É uma premência colocar as questões do trabalho em relevo na agenda política, por diversas razões: i) o trabalho e o emprego são centrais na vida das pessoas e da sociedade; ii) as políticas seguidas pelo atual governo e pela UE têm reduzido fortemente os salários, diretos e indiretos, dos trabalhadores portugueses, transferindo uma grande fatia do rendimento que lhes pertencia para o fator capital; iii) a contratação coletiva – principal instrumento de políticas para uma mais justa distribuição da riqueza à escala mundial desde o fim da II Guerra Mundial, e em Portugal após o 25 de Abril de 1974 – está a ser anulada e eliminada; iv) o povo português jamais terá um Estado Social de Direito Democrático se o trabalho continuar a ser tratado apenas como custo e se não forem salvaguardados a dignidade e os direitos de cidadania dos trabalhadores, dentro e fora do espaço de trabalho; v) o combate político exige denúncia dos desastres causados pelas políticas seguidas, afirmação de alternativas credíveis e estas só o serão se ressituarem o lugar e o valor do trabalho como elementos fundamentais de políticas de emprego e da política económica.
Comparando o poder de compra da remuneração líquida dos trabalhadores da Administração Pública de 2014 com o que tinham em 2010, observa-se que estes trabalhadores tiveram, neste período, uma perda de cerca de 20%. Calculando os impactos das alterações à legislação laboral e de cortes em direitos no trabalho impostos pelo atual governo e, simultaneamente, observando a evolução da distribuição da riqueza no plano geral, constata-se que em 2013 o fator trabalho tem menos 3 mil milhões de euros por ano do que tinha em 2010, valor que se transferiu para o fator capital.
Esta transferência tornou os trabalhadores mais pobres, provocou desemprego, destruiu milhares de pequenas e médias empresas e atividades, mas propiciou (apesar de se dizer que a crise é para todos) um significativo aumento do “excedente de exploração”, ou seja, enriqueceu os acionistas de grandes grupos. E onde estará esse dinheiro? Não foi aplicado na criação de emprego e provavelmente, em grande parte, voou para paraísos fiscais e novas operações especulativas.
Os mesmos governantes, políticos e palradores que nos dizem ser imperioso reduzir salários, pensões e direitos sociais fundamentais, continuam a negar o fracasso absoluto destas políticas, ao mesmo tempo que condescendem e protegem, de forma mais ou menos direta, os roubos, os negócios escuros e promíscuos presentes em “gestões competentes” de BPN, BCP e BES, em algumas grandes nacionalizações, em PPP, swaps, consultorias desnecessárias e outras atividades suspeitas.
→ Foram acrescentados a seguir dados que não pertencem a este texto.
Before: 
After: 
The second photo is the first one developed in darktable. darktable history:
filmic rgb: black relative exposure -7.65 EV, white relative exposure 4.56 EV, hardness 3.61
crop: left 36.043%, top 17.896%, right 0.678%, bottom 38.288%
Há que desmascarar a hipocrisia e a ausência de verdade. Os países desenvolvem-se com a valorização do trabalho. É inadmissível o prosseguimento do massacre sobre os trabalhadores com contínuas revisões destrutivas da legislação laboral, com a generalização da precariedade, com o ataque à contratação coletiva, feito de forma traiçoeira e mentirosa. As medidas adotadas pelo governo em nome da modernização da contratação coletiva produziram efeito oposto. A contratação coletiva está hoje absolutamente paralisada.
Os contratos coletivos de trabalho constituíram um dos elementos mais significativos daquilo a que se chama modernidade política. Se a contratação coletiva for aniquilada, haverá um profundo retrocesso nas relações laborais, mas também nas relações sociais em geral. Ela é uma fonte de equilíbrio de poderes. Por outro lado, tenhamos bem presente que quando há transferência de rendimentos, também se efetiva transferência de poder.
Como recentemente defendeu António Casimiro Ferreira[1], é preciso uma Moratória colocando ponto final a este massacre sobre o trabalho. Esta Moratória deve implicar uma forte atitude de resistência à ofensiva em curso; uma afirmação inequívoca de que a esmagadora maioria das medidas consubstanciaram uma exceção que tem de ser corrigida; um compromisso claro de valorização do trabalho como elemento fundamental de uma política alternativa.
[1] No âmbito do colóquio “A transferência de rendimentos do trabalho para o capital”, 19.6.2014.